Opinions expressed by Minority Mindset contributors are their own.
I recently received a promotion and a 12% pay raise. My boss was elated to offer me the bump in title and money. At our daily meeting she announced it to the rest of the team. They all cheered, clapped, and lined up to shake my hand. After telling my girlfriend I received a string of several text messages that read “OMG!!”, “CONGRATULATIONS!”, and “You totally deserve it!”
I put on a practiced smile and took it all in.
To me, the promotion meant nothing. I saw it as a trap to lure me into working at the company for years. For a moment I saw a future version of myself slumped over a keyboard with a large belly, potato chip crumbs in my beard, and a bald head.
A nightmare I hope never comes true.
My mind drifted amidst the congratulatory remarks. I was thinking about my Amazon Merch store and how I was going to increase sales, create unique t-shirt designs, and setup a strong passive income stream. I was more enthralled in coming up with these strategies than contemplating how I’d hop up to the next rung on the corporate ladder.
Millions of people go to work each day, stare at a computer screen for 8 or more hours, and then go home. They do this for years whilst hungering to tier up in the office hierarchy, failing to realize they’ve missed life—my biggest fear.

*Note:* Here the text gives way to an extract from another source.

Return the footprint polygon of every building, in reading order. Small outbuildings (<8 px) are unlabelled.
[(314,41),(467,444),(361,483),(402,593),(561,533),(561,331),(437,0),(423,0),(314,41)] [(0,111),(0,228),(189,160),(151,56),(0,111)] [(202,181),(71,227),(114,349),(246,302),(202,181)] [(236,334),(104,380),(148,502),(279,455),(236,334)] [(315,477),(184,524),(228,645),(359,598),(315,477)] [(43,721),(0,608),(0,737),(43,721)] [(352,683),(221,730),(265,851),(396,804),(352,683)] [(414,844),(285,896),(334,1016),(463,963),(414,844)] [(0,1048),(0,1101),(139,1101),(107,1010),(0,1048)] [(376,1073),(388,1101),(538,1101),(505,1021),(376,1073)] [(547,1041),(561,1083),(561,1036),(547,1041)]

A few years ago, my mom said, “I wish I could have spent more time with you instead of working so much.”
My parents worked over 40 hours every week for most of my childhood. Usually I would wake up right as they had a foot out the door and go to bed hearing the same door creak open. They provided me with all the toys, video games, food, and love I could have ever wanted.
I’m grateful for what they gave me, but I don’t want that life. I don’t want to work so much that I miss my child’s life only to realize they’re all grown up.
I want my kids to be the ones on the playground complaining “UGH! My dad is always home. He keeps wanting to hang out with us!” instead of joining the chorus of children saying, “I wish I could play with my dad more.”
I know entrepreneurship is the answer. Hitting the grind intensely for a few years so I can escape 40-hour work weeks sounds beautiful. Some people hear “Entrepreneur” and they think of a money hungry businessperson.
Entrepreneurship is not about money. It’s about helping people. It begins by helping yourself get into a better mindset, then helping yourself become financially independent, and finally using your time to benefit those you love. It’s about being the architect of your life and resisting complacency.
It’s easy and safe to work a job, get a paycheck, and hustle for the next promotion. Just remember that an extra hour of work here and there compounds quickly, you miss moments, and before you know it 10 years will have passed. You’ll still be at the same company wondering what happened.